What it does: A protein called PCSK9 controls the number of LDL receptors on cells. These medicines are monoclonal antibodies against PCSK9 that increase LDL receptors on the liver, helping to clear circulating LDL from the bloodstream.

How it’s given: A shot every two to four weeks

Highly effective for lowering LDL, but expensive and may not be covered by insurance.

Three newer non-statin therapies

Three newer, FDA-approved non-statin therapies are highly effective for lowering LDL cholesterol. Whether these lessen cardiovascular risk is not yet known.

Bempedoic acid (Nexletol)

What it does: Like statins, bempedoic acid tells the liver to make less cholesterol.

How it’s given: A daily pill

Bempedoic acid is activated only in the liver, whereas statins are activated in liver and muscle tissue. Experts hope that this difference will translate to a similar LDL lowering effect, but without the muscle aches that some people who take statins report. Indeed, early trials show this medication lowers LDL cholesterol by about 20% to 25% compared to placebo.

Potential downsides include high cost and a possible increase in the risk of tendon rupture, gout, and a heart arrythmia called atrial fibrillation. Results of larger trials are expected in late 2022.

Evinacumab (Evkeeza)

What it does: Rare individuals born without a cholesterol-processing protein called ANGPTL3 have extremely low LDL and triglyceride levels, which lowers their risk for coronary heart disease by about 40%. Taking a cue from nature, scientists developed evinacumab, a monoclonal antibody that turns off ANGPTL3, mimicking this rare condition and resulting in dramatic LDL lowering of almost 50% in one trial.

How it’s given: Monthly intravenous infusion

Currently, the FDA has only approved evinacumab for people with familial hypercholesterolemia. Evinacumab appears safe in early trials, but is very expensive and can only be given in a doctor’s office.

Inclirisan (Leqvio)

What it does: Inclirisan blocks PCSK9. However, unlike alirocumab and evolocumab, which inactivate PCSK9 after it is produced, inclirisan inhibits production of PCSK9 in the liver. Inhibition of PCSK9 leads to an increase in the number of LDL receptors on the surface of the liver, speeding clearance of LDL from the bloodstream and dropping LDL by about 50% (see here and here).

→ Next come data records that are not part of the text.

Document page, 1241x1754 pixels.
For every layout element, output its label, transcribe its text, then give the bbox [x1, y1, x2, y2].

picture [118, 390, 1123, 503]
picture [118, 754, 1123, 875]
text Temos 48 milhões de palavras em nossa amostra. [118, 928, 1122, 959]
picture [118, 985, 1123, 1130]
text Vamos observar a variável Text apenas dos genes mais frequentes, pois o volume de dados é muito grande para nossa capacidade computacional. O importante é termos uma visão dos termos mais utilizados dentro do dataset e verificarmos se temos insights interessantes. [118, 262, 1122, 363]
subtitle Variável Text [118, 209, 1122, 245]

How it’s given: A shot every six months

Potential downsides include increased rate of urinary tract infection, joint and muscle pain, diarrhea, and shortness of breath. This medicine is expensive and insurance may not cover it.

What does the report recommend?

It reinforces the importance of personalizing a plan to lower LDL by accounting for individual risk, cost of medication, and genetic factors. A combination of lifestyle changes and medicine can help people achieve better control of LDL. So, if you have elevated LDL cholesterol, try to follow healthy eating patterns, exercise regularly, avoid smoking and vaping, and maintain a healthy weight.

  • Statin drugs are the first choice to treat anyone who has elevated cholesterol and cardiovascular risk factors, such as diabetes and high blood pressure.
  • If statins aren’t sufficient to help you reach your LDL target, or if side effects aren’t tolerable, ezetimibe should be added next. PSCK9 inhibitors are then considered for those who remain at increased risk after adding ezetimibe.
  • If LDL targets still cannot be achieved in people with cardiovascular disease, bempedoic acid and inclirisan are considered.
  • For those with familial hypercholesterolemia, evinacumab may be appropriate.

Cardiologists eagerly await the results of studies looking at whether the three new LDL-lowering medications also lower risk for heart attack, stroke, and other poor cardiovascular outcomes. Until then, their use is likely to be limited to people at high risk for whom proven, less costly drugs cannot achieve LDL goals.